Task brief: Reproduce the data exactly. Omit no record.

Saved data entries:
[Start of section]
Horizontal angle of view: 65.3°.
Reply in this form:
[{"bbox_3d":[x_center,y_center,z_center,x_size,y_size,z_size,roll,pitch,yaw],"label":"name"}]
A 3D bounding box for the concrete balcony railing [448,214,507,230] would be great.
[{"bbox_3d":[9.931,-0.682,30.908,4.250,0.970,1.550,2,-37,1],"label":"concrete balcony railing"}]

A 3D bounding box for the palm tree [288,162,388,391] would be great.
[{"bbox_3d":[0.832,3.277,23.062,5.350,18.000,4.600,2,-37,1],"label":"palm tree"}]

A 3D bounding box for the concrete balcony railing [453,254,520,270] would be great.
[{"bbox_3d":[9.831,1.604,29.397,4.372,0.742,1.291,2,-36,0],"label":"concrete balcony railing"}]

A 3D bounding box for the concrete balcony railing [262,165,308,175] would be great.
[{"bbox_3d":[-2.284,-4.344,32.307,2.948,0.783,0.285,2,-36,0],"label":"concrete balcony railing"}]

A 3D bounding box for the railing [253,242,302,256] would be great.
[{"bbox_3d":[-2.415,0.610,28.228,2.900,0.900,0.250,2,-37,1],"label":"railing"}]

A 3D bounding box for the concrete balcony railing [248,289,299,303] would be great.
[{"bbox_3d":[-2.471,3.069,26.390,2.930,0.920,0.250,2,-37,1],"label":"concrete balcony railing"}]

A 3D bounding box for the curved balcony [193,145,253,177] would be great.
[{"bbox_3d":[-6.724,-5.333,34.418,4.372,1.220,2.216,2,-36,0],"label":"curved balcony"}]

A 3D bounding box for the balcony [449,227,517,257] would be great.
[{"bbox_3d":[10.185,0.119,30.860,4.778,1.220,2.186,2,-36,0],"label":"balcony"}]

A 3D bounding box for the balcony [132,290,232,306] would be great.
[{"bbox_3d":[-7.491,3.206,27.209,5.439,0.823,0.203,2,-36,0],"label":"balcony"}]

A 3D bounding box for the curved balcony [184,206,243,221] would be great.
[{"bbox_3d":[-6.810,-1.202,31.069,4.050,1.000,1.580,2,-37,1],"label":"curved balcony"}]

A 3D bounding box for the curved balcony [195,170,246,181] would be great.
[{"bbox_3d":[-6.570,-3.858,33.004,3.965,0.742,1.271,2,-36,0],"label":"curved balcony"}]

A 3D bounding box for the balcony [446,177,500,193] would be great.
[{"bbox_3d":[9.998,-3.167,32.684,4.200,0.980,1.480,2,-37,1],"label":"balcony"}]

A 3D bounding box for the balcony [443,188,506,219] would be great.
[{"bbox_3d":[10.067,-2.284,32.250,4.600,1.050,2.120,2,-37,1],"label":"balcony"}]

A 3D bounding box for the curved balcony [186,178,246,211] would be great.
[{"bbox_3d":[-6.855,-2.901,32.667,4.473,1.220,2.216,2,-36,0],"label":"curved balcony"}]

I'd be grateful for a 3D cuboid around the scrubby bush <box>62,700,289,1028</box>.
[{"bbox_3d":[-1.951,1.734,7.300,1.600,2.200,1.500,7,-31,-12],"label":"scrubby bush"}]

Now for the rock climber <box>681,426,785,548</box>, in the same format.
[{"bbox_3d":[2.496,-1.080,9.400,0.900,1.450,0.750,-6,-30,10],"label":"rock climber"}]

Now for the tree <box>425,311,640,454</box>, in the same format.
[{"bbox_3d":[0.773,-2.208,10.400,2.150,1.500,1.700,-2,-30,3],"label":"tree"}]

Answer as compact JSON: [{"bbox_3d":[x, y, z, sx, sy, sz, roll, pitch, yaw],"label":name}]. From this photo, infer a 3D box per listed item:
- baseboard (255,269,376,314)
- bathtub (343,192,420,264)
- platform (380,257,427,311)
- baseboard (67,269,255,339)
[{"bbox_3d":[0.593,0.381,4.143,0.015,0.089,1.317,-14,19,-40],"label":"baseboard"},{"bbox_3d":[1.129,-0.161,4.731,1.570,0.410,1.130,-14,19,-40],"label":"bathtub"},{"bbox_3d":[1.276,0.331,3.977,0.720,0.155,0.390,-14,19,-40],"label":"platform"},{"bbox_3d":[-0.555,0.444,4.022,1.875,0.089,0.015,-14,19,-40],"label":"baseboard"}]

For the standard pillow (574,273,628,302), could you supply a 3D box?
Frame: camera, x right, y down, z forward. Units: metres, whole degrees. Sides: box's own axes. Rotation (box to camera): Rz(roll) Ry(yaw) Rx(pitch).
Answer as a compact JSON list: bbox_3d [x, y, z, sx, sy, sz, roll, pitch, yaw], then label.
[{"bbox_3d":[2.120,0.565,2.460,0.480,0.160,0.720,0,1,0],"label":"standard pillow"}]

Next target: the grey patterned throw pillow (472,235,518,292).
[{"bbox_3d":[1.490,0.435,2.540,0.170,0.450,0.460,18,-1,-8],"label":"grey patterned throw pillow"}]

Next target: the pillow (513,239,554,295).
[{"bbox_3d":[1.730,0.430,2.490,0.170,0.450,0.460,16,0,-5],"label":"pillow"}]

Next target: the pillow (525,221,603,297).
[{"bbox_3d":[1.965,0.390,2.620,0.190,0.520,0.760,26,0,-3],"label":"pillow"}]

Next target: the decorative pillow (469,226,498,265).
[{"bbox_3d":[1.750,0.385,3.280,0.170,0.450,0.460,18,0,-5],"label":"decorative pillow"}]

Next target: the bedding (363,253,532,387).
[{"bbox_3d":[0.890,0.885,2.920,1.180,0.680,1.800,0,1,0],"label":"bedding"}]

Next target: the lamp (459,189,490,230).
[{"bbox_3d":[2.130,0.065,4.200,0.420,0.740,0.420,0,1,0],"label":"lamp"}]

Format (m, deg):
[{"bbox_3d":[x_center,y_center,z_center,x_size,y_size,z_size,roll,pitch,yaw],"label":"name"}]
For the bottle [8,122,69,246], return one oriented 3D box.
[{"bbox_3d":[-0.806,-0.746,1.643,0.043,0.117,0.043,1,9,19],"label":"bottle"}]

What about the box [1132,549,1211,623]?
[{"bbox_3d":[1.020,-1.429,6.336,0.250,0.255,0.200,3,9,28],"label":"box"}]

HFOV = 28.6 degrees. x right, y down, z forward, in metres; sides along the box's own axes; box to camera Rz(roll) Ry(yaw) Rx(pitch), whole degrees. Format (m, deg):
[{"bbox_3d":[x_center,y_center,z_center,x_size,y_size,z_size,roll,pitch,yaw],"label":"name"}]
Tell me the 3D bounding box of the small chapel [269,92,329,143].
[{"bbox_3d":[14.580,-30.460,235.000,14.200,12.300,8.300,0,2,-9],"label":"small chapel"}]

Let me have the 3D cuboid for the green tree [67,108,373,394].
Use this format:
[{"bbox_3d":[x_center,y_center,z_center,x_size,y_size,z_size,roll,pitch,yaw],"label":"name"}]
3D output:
[End of section]
Written answer:
Horizontal angle of view: 65.3°.
Reply in this form:
[{"bbox_3d":[x_center,y_center,z_center,x_size,y_size,z_size,roll,pitch,yaw],"label":"name"}]
A 3D bounding box for the concrete balcony railing [448,214,507,230] would be great.
[{"bbox_3d":[9.931,-0.682,30.908,4.250,0.970,1.550,2,-37,1],"label":"concrete balcony railing"}]

A 3D bounding box for the palm tree [288,162,388,391] would be great.
[{"bbox_3d":[0.832,3.277,23.062,5.350,18.000,4.600,2,-37,1],"label":"palm tree"}]

A 3D bounding box for the concrete balcony railing [453,254,520,270] would be great.
[{"bbox_3d":[9.831,1.604,29.397,4.372,0.742,1.291,2,-36,0],"label":"concrete balcony railing"}]

A 3D bounding box for the concrete balcony railing [262,165,308,175] would be great.
[{"bbox_3d":[-2.284,-4.344,32.307,2.948,0.783,0.285,2,-36,0],"label":"concrete balcony railing"}]

A 3D bounding box for the railing [253,242,302,256] would be great.
[{"bbox_3d":[-2.415,0.610,28.228,2.900,0.900,0.250,2,-37,1],"label":"railing"}]

A 3D bounding box for the concrete balcony railing [248,289,299,303] would be great.
[{"bbox_3d":[-2.471,3.069,26.390,2.930,0.920,0.250,2,-37,1],"label":"concrete balcony railing"}]

A 3D bounding box for the curved balcony [193,145,253,177] would be great.
[{"bbox_3d":[-6.724,-5.333,34.418,4.372,1.220,2.216,2,-36,0],"label":"curved balcony"}]

A 3D bounding box for the balcony [449,227,517,257] would be great.
[{"bbox_3d":[10.185,0.119,30.860,4.778,1.220,2.186,2,-36,0],"label":"balcony"}]

A 3D bounding box for the balcony [132,290,232,306] would be great.
[{"bbox_3d":[-7.491,3.206,27.209,5.439,0.823,0.203,2,-36,0],"label":"balcony"}]

A 3D bounding box for the curved balcony [184,206,243,221] would be great.
[{"bbox_3d":[-6.810,-1.202,31.069,4.050,1.000,1.580,2,-37,1],"label":"curved balcony"}]

A 3D bounding box for the curved balcony [195,170,246,181] would be great.
[{"bbox_3d":[-6.570,-3.858,33.004,3.965,0.742,1.271,2,-36,0],"label":"curved balcony"}]

A 3D bounding box for the balcony [446,177,500,193] would be great.
[{"bbox_3d":[9.998,-3.167,32.684,4.200,0.980,1.480,2,-37,1],"label":"balcony"}]

A 3D bounding box for the balcony [443,188,506,219] would be great.
[{"bbox_3d":[10.067,-2.284,32.250,4.600,1.050,2.120,2,-37,1],"label":"balcony"}]

A 3D bounding box for the curved balcony [186,178,246,211] would be great.
[{"bbox_3d":[-6.855,-2.901,32.667,4.473,1.220,2.216,2,-36,0],"label":"curved balcony"}]

I'd be grateful for a 3D cuboid around the scrubby bush <box>62,700,289,1028</box>.
[{"bbox_3d":[-1.951,1.734,7.300,1.600,2.200,1.500,7,-31,-12],"label":"scrubby bush"}]

Now for the rock climber <box>681,426,785,548</box>, in the same format.
[{"bbox_3d":[2.496,-1.080,9.400,0.900,1.450,0.750,-6,-30,10],"label":"rock climber"}]

Now for the tree <box>425,311,640,454</box>, in the same format.
[{"bbox_3d":[0.773,-2.208,10.400,2.150,1.500,1.700,-2,-30,3],"label":"tree"}]

Answer as compact JSON: [{"bbox_3d":[x, y, z, sx, sy, sz, roll, pitch, yaw],"label":name}]. From this photo, infer a 3D box per listed item:
- baseboard (255,269,376,314)
- bathtub (343,192,420,264)
- platform (380,257,427,311)
- baseboard (67,269,255,339)
[{"bbox_3d":[0.593,0.381,4.143,0.015,0.089,1.317,-14,19,-40],"label":"baseboard"},{"bbox_3d":[1.129,-0.161,4.731,1.570,0.410,1.130,-14,19,-40],"label":"bathtub"},{"bbox_3d":[1.276,0.331,3.977,0.720,0.155,0.390,-14,19,-40],"label":"platform"},{"bbox_3d":[-0.555,0.444,4.022,1.875,0.089,0.015,-14,19,-40],"label":"baseboard"}]

For the standard pillow (574,273,628,302), could you supply a 3D box?
Frame: camera, x right, y down, z forward. Units: metres, whole degrees. Sides: box's own axes. Rotation (box to camera): Rz(roll) Ry(yaw) Rx(pitch).
Answer as a compact JSON list: bbox_3d [x, y, z, sx, sy, sz, roll, pitch, yaw], then label.
[{"bbox_3d":[2.120,0.565,2.460,0.480,0.160,0.720,0,1,0],"label":"standard pillow"}]

Next target: the grey patterned throw pillow (472,235,518,292).
[{"bbox_3d":[1.490,0.435,2.540,0.170,0.450,0.460,18,-1,-8],"label":"grey patterned throw pillow"}]

Next target: the pillow (513,239,554,295).
[{"bbox_3d":[1.730,0.430,2.490,0.170,0.450,0.460,16,0,-5],"label":"pillow"}]

Next target: the pillow (525,221,603,297).
[{"bbox_3d":[1.965,0.390,2.620,0.190,0.520,0.760,26,0,-3],"label":"pillow"}]

Next target: the decorative pillow (469,226,498,265).
[{"bbox_3d":[1.750,0.385,3.280,0.170,0.450,0.460,18,0,-5],"label":"decorative pillow"}]

Next target: the bedding (363,253,532,387).
[{"bbox_3d":[0.890,0.885,2.920,1.180,0.680,1.800,0,1,0],"label":"bedding"}]

Next target: the lamp (459,189,490,230).
[{"bbox_3d":[2.130,0.065,4.200,0.420,0.740,0.420,0,1,0],"label":"lamp"}]

Format (m, deg):
[{"bbox_3d":[x_center,y_center,z_center,x_size,y_size,z_size,roll,pitch,yaw],"label":"name"}]
For the bottle [8,122,69,246], return one oriented 3D box.
[{"bbox_3d":[-0.806,-0.746,1.643,0.043,0.117,0.043,1,9,19],"label":"bottle"}]

What about the box [1132,549,1211,623]?
[{"bbox_3d":[1.020,-1.429,6.336,0.250,0.255,0.200,3,9,28],"label":"box"}]

HFOV = 28.6 degrees. x right, y down, z forward, in metres; sides along the box's own axes; box to camera Rz(roll) Ry(yaw) Rx(pitch), whole degrees. Format (m, deg):
[{"bbox_3d":[x_center,y_center,z_center,x_size,y_size,z_size,roll,pitch,yaw],"label":"name"}]
Tell me the 3D bounding box of the small chapel [269,92,329,143].
[{"bbox_3d":[14.580,-30.460,235.000,14.200,12.300,8.300,0,2,-9],"label":"small chapel"}]

Let me have the 3D cuboid for the green tree [67,108,373,394].
Use this format:
[{"bbox_3d":[x_center,y_center,z_center,x_size,y_size,z_size,roll,pitch,yaw],"label":"name"}]
3D output:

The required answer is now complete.